Moreover, most (if not all) of these companies are essentially using the money to build a building, and buying equipment from China, Japan, and Korea to make batteries pretty much exactly as they have been made in Asia except that they are doing it on US soil. Even the chemistry for the anode, cathode, and electrolyte that are being used for are not really unique.
Its not clear is there will be any unique intellectual property that will come out of this. Maybe in time, IP will come, but in the short term there will be little that is different from the batteries made in Asia. These will be expensive batteries with no clear technology advantage over the Asian rivals, but made in the US of A.
But the funding will create jobs, reduce battery costs, allow us to start the process of innovation and IP generation, and provide a pathway for the wonderful research in the Universities and National Labs to reach the marketplace. In the long run, all this can only help.

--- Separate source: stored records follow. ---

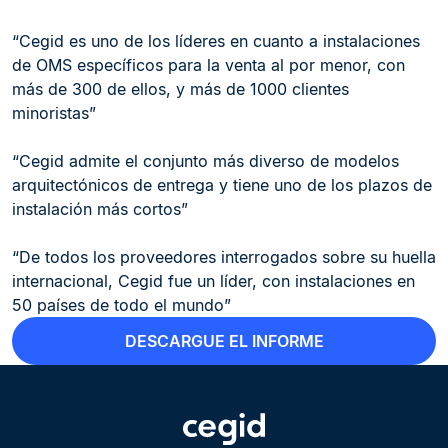
“Cegid es uno de los líderes en cuanto a instalaciones
de OMS específicos para la venta al por menor, con
más de 300 de ellos, y más de 1000 clientes
minoristas”
“Cegid admite el conjunto más diverso de modelos
arquitectónicos de entrega y tiene uno de los plazos de
instalación más cortos”
“De todos los proveedores interrogados sobre su huella
internacional, Cegid fue un líder, con instalaciones en
50 países de todo el mundo”
DESCARGUE EL INFORME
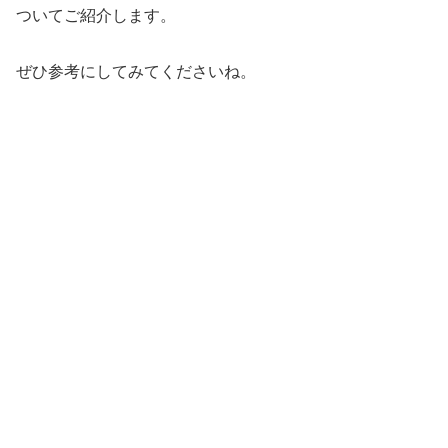
ついてご紹介します。
ぜひ参考にしてみてくださいね。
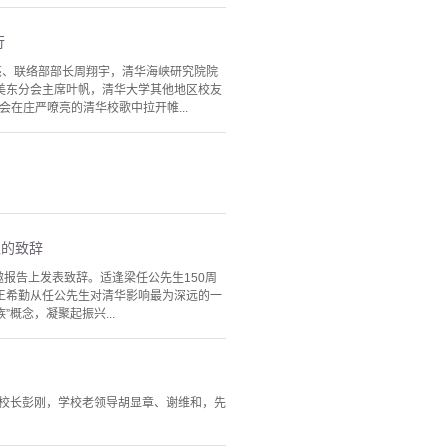
行
朱亮、联络部部长周翔宇，清华海峡研究院院
美东分会主席叶帆，清华大学其他地区校友
会在庄严嘹亮的清华校歌中拉开帷...
上的致辞
邀报告上发表致辞。适逢梁任公先生150周
王希勤从任公先生对清华影响最为深远的一
概念，凝聚起振兴...
副校长彭刚，学校老领导胡显章、谢维和，先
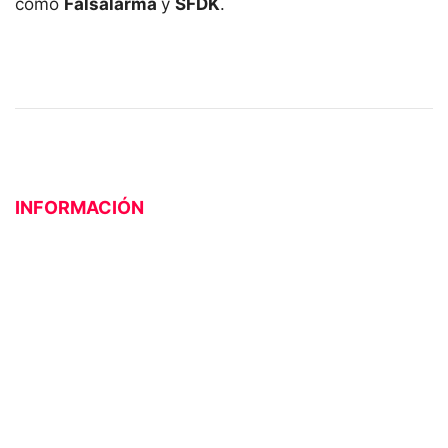
como
Falsalarma
y
SFDK
.
INFORMACIÓN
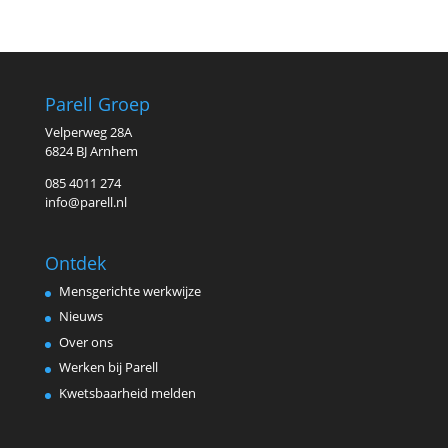
Parell Groep
Velperweg 28A
6824 BJ Arnhem
085 4011 274
info@parell.nl
Ontdek
Mensgerichte werkwijze
Nieuws
Over ons
Werken bij Parell
Kwetsbaarheid melden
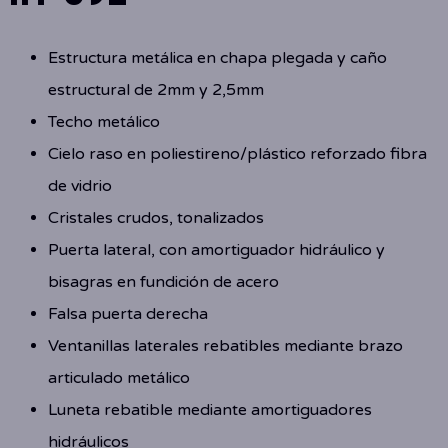
Estructura metálica en chapa plegada y caño
estructural de 2mm y 2,5mm
Techo metálico
Cielo raso en poliestireno/plástico reforzado fibra
de vidrio
Cristales crudos, tonalizados
Puerta lateral, con amortiguador hidráulico y
bisagras en fundición de acero
Falsa puerta derecha
Ventanillas laterales rebatibles mediante brazo
articulado metálico
Luneta rebatible mediante amortiguadores
hidráulicos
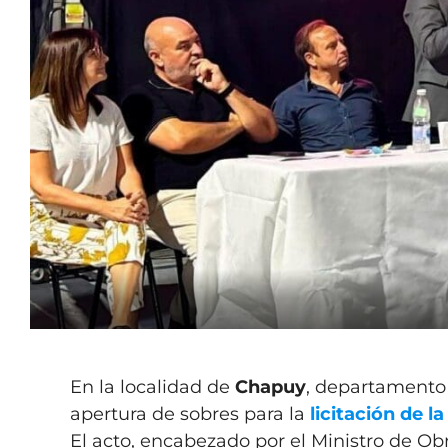
En la localidad de
Chapuy
, departamento 
apertura de sobres para la
licitación de l
El acto, encabezado por el Ministro de Ob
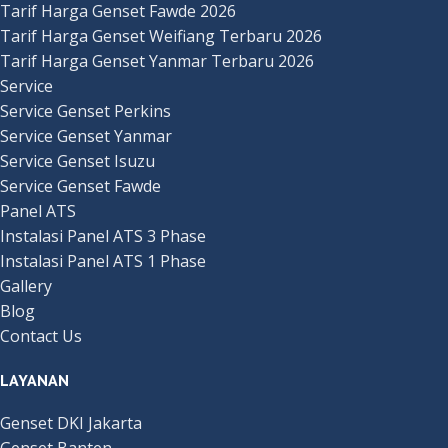
Tarif Harga Genset Fawde 2026
Tarif Harga Genset Weifiang Terbaru 2026
Tarif Harga Genset Yanmar Terbaru 2026
Service
Service Genset Perkins
Service Genset Yanmar
Service Genset Isuzu
Service Genset Fawde
Panel ATS
Instalasi Panel ATS 3 Phase
Instalasi Panel ATS 1 Phase
Gallery
Blog
Contact Us
LAYANAN
Genset DKI Jakarta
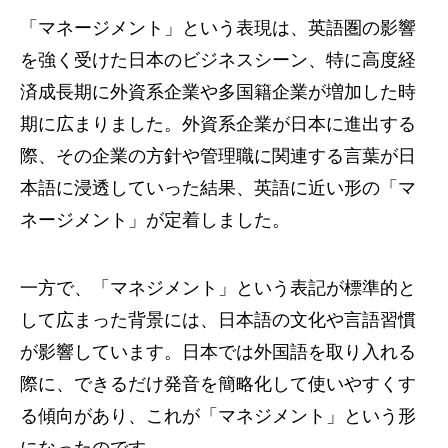
「マネージメント」という表現は、英語圏の影響
を強く受けた日本のビジネスシーン、特に高度経
済成長期に外資系企業や多国籍企業が増加した時
期に広まりました。外資系企業が日本に進出する
際、その企業の方針や管理職に関連する言葉が日
本語に浸透していった結果、英語に近い形の「マ
ネージメント」が定着しました。
一方で、「マネジメント」という表記が標準的と
して広まった背景には、日本語の文化や言語習慣
が影響しています。日本では外国語を取り入れる
際に、できるだけ発音を簡略化して使いやすくす
る傾向があり、これが「マネジメント」という形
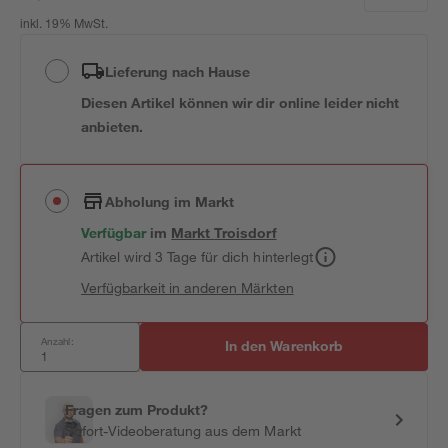
inkl. 19% MwSt.
Lieferung nach Hause
Diesen Artikel können wir dir online leider nicht
anbieten.
Abholung im Markt
Verfügbar
im
Markt
Troisdorf
Artikel wird 3 Tage für dich hinterlegt
Verfügbarkeit in anderen Märkten
Anzahl:
In den Warenkorb
Fragen zum Produkt?
Sofort-Videoberatung aus dem Markt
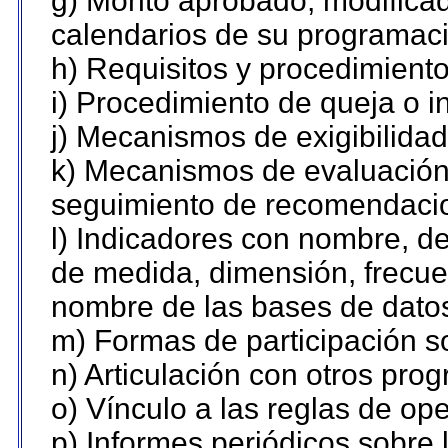
g) Monto aprobado, modificad
calendarios de su programaci
h) Requisitos y procedimient
i) Procedimiento de queja o 
j) Mecanismos de exigibilidad
k) Mecanismos de evaluación,
seguimiento de recomendaci
l) Indicadores con nombre, de
de medida, dimensión, frecue
nombre de las bases de datos 
m) Formas de participación so
n) Articulación con otros pro
o) Vínculo a las reglas de o
p) Informes periódicos sobre l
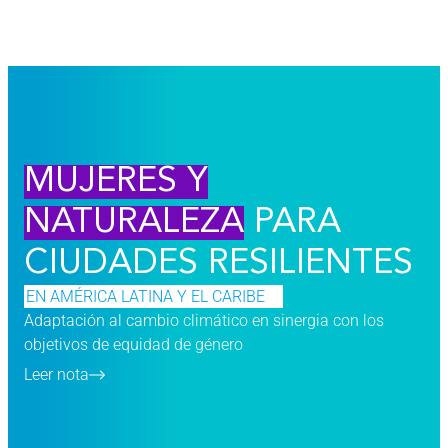
MUJERES Y
NATURALEZA
PARA
CIUDADES RESILIENTES
EN AMÉRICA LATINA Y EL CARIBE
Adaptación al cambio climático en sinergia con los
objetivos de equidad de género
Leer nota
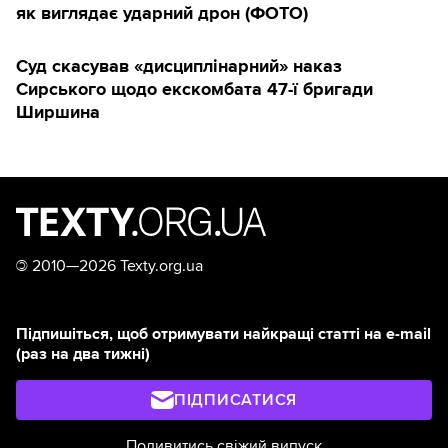
як виглядає ударний дрон (ФОТО)
Суд скасував «дисциплінарний» наказ
Сирського щодо екскомбата 47-ї бригади
Ширшина
©
2010—2026 Texty.org.ua
Підпишіться, щоб отримувати найкращі статті на e-mail
(раз на два тижні)
ПІДПИСАТИСЯ
Подивитись свіжий випуск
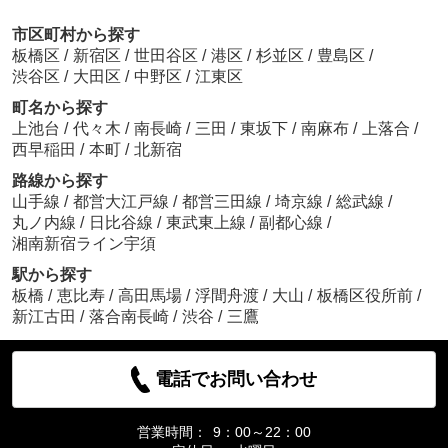
市区町村から探す
板橋区
/
新宿区
/
世田谷区
/
港区
/
杉並区
/
豊島区
/
渋谷区
/
大田区
/
中野区
/
江東区
町名から探す
上池台
/
代々木
/
南長崎
/
三田
/
東坂下
/
南麻布
/
上落合
/
西早稲田
/
本町
/
北新宿
路線から探す
山手線
/
都営大江戸線
/
都営三田線
/
埼京線
/
総武線
/
丸ノ内線
/
日比谷線
/
東武東上線
/
副都心線
/
湘南新宿ライン宇須
駅から探す
板橋
/
恵比寿
/
高田馬場
/
浮間舟渡
/
大山
/
板橋区役所前
/
新江古田
/
落合南長崎
/
渋谷
/
三鷹
電話でお問い合わせ
営業時間：
9：00～22：00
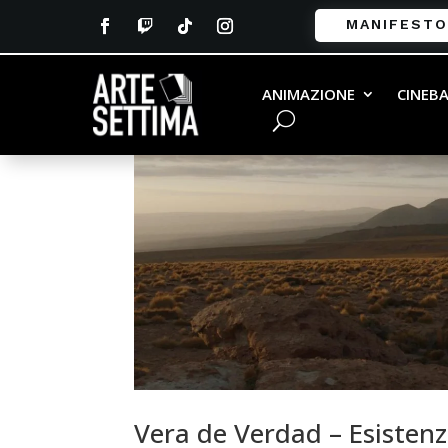
MANIFESTO
ANIMAZIONE
CINEB
Vera de Verdad – Esistenz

But in the short run, it is not clear which markets these companies will sell their batteries to and how they will stay in business long enough for all these benefits to occur. I believe that a vibrant PHEV or EV marketplace is key, but it’s not clear how one should enable this. None of the solutions are easy (e.g., a gas tax). But does appear that without incentives, it will hard to jumpstart an electric economy. We may be forced to make these hard choices.
This would be the “If you build it, they will come” route.
Instead of going this route, one could try to do something radically different; generate IP; use this IP to manufacture in the US, and leapfrog Asia. Leapfrogging in batteries is not easy (I suppose by its very definition leapfrogging is not easy!) and as I have noted, Moore’s law is like Murphy’s law for battery folks (we cringe at the mention of both). But one can imagine a new material or a new way of assembling a battery coming along that makes the existing methods obsolete and makes the US the leader in manufacturing as well as research.
There are a few governmental programs that are aiming to do just that. And certainly the whole of Sand Hill Road (which would be the street in Menlo Park that houses many of the Venture Capital firms in the SF Bay Area) is looking to see if they can find the next big startup with the winning idea. Only time will tell if the numerous startups and projects that are attempting to do something radical will end up being truly disruptive. And as I mentioned in my post on David vs. Goliath (or Tesla vs. Toyota), succeeding in the battery space can be hard.
In the meantime, all of you can do your part to keep the battery economy moving. Pay the $40K or $100K (depending on your affordability) and buy a Chevy Volt or a Tesla Roadster. This may mean selling your home, but, as the last few years has taught us, home ownership is overrated anyway.